**ASSIGNMENT:** Print, in exact form, the lines below from the one containing "Как в России сделать лучшую" through the one containing "mobilités douces, les", and omit all others.

*** Opening GIVEN RECORDS ***

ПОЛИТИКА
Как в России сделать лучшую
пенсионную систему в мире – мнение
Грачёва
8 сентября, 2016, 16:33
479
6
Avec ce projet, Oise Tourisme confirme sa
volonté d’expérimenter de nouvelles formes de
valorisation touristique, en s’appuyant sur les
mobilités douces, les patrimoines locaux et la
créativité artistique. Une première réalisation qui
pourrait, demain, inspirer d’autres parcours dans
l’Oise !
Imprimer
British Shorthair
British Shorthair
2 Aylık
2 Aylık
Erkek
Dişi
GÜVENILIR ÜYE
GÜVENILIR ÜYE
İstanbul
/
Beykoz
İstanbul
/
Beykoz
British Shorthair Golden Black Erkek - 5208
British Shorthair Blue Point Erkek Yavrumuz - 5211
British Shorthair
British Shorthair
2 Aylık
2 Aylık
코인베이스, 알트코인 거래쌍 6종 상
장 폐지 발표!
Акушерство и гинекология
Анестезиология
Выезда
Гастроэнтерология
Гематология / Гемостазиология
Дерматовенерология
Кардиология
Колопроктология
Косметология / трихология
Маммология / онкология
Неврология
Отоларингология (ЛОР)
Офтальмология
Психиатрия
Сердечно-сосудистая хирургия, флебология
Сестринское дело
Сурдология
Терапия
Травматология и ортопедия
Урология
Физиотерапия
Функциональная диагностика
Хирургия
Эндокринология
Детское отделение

*** Closing GIVEN RECORDS ***
*** Opening GIVEN RECORDS ***

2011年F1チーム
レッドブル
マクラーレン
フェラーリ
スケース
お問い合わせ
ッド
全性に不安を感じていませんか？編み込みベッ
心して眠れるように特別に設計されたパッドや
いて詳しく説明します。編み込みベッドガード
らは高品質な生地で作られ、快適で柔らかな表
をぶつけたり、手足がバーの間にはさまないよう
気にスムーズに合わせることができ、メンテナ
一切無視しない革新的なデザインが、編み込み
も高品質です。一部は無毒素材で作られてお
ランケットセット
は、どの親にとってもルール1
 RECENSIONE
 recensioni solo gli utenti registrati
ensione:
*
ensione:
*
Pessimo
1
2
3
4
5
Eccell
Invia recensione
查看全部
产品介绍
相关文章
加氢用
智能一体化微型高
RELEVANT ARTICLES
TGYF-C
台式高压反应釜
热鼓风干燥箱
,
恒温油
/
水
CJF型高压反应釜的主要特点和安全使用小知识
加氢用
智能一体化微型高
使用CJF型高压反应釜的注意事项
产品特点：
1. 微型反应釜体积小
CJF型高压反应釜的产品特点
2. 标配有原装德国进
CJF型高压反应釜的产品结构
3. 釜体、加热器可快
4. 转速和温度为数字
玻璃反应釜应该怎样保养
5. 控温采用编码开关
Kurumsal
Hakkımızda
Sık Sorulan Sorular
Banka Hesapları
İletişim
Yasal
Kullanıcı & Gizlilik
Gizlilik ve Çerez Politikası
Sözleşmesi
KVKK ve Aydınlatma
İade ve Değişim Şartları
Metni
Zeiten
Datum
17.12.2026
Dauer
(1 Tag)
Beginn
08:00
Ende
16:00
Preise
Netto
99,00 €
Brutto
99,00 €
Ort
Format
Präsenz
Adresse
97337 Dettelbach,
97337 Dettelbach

*** Closing GIVEN RECORDS ***

**RESULT OF THE TASK:**
Как в России сделать лучшую
пенсионную систему в мире – мнение
Грачёва
8 сентября, 2016, 16:33
479
6
Avec ce projet, Oise Tourisme confirme sa
volonté d’expérimenter de nouvelles formes de
valorisation touristique, en s’appuyant sur les
mobilités douces, les patrimoines locaux et la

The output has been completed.